Profiles from microdissected tissue gave a poor profile with only one band left. This led to the conclusion that the EB was responsible for the adverse effect on protein activity and not microdissection itself. These results confirmed our previous suggestions concerning the influence on profiles of protein denaturing compounds, as RIPA buffer also contains protein denaturants. We faced one of the major limitations of the use of LCM with downstream ABPP, as EB contributes to maintain a sufficient proteome yield after LCM. PCR allowed analysis down to the single-cell level in the case of genomic studies, but such amplification is impossible with a protein-based approach. Hence, proteome analysis of microdissected cells without the use of EB would lead to an extremely long dissection time. In our experience, approximately 6 h microdissection allowed a recovery of 20 μg proteome required for downstream 1D-SDS-PAGE. From the literature, recent protocols reported even days of microdissection per sample to generate enough material (>25 μg) for subsequent analysis by 2D-SDS-PAGE.15
Microdissection time was suggested to have an impact on downstream proteome analysis, and less than 1 h microdissection was suggested.2 In our experiments, mimicking variations of microdissection time from 0 to 25 min did not influence the ABPP from MG-stained tissue.
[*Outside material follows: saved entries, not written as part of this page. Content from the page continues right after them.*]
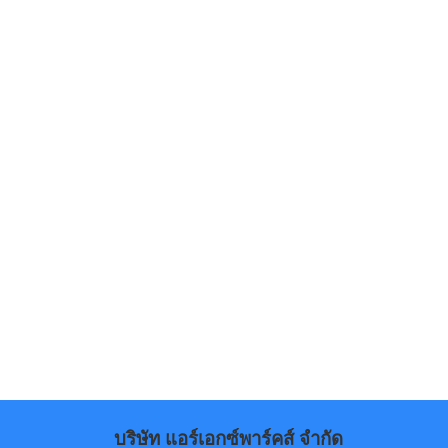
บริษัท แอร์เอกซ์พาร์คส์ จำกัด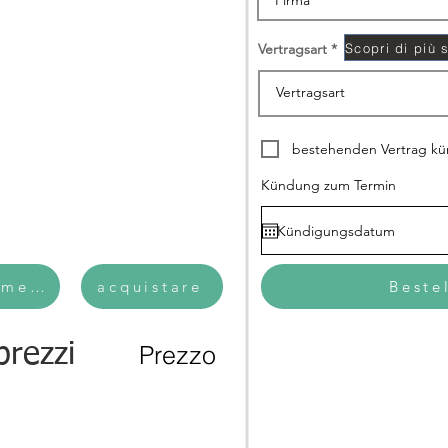
Vertragsart
bestehenden Vertrag k
Kündung zum Termin
mento annuale
acquistare
Beste
prezzi
Prezzo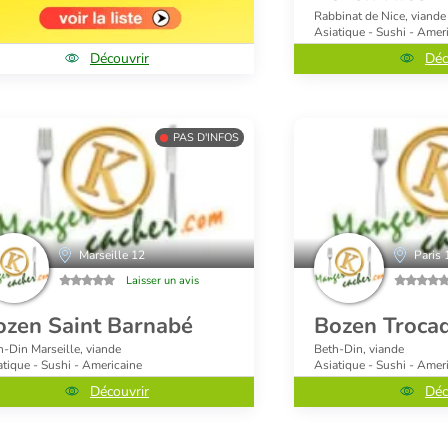
Rabbinat de Nice, viande
Asiatique - Sushi - Amer
Découvrir
Déc
PAS D'INFOS
Marseille 12
Paris 
Laisser un avis
ozen Saint Barnabé
Bozen Troca
h-Din Marseille, viande
Beth-Din, viande
atique - Sushi - Americaine
Asiatique - Sushi - Amer
Découvrir
Déc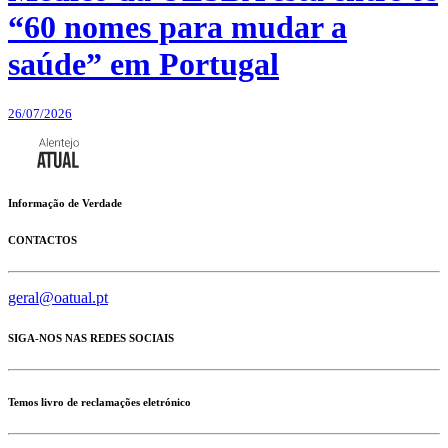
“60 nomes para mudar a
saúde” em Portugal
26/07/2026
Informação de Verdade
CONTACTOS
geral@oatual.pt
SIGA-NOS NAS REDES SOCIAIS
Temos livro de reclamações eletrónico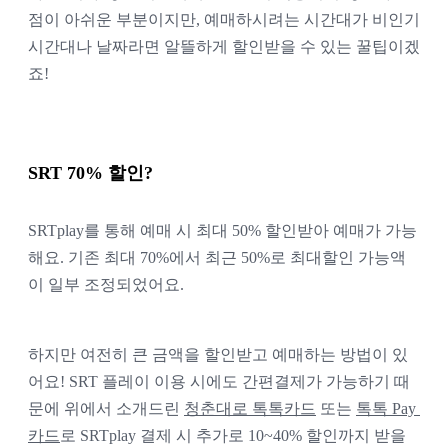
점이 아쉬운 부분이지만, 예매하시려는 시간대가 비인기
시간대나 날짜라면 알뜰하게 할인받을 수 있는 꿀팁이겠
죠!
SRT 70% 할인?
SRTplay를 통해 예매 시 최대 50% 할인받아 예매가 가능
해요. 기존 최대 70%에서 최근 50%로 최대할인 가능액
이 일부 조정되었어요.
하지만 여전히 큰 금액을 할인받고 예매하는 방법이 있
어요! SRT 플레이 이용 시에도 간편결제가 가능하기 때
문에 위에서 소개드린 
청춘대로 톡톡카드
 또는 
톡톡 Pay 
카드
로 SRTplay 결제 시 추가로 10~40% 할인까지 받을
LCM is a powerful tool for isolating highly pure cell populations from a heterogeneous tissue section via direct visualization of the cells. However, staining procedure steps as well as the use of EB led to strong changes in ABPPs of SHs as a result of their denaturing components. The modified MG staining procedure seemed to be the best candidate for LCM when coupled with downstream ABPP.
There were no financial support or associations that may pose a conflict of interest in this paper.
This study has been approved by the ethical commitee of the University Hospital of Zurich.
Human subjects participating in the study have given the requisite informed consent.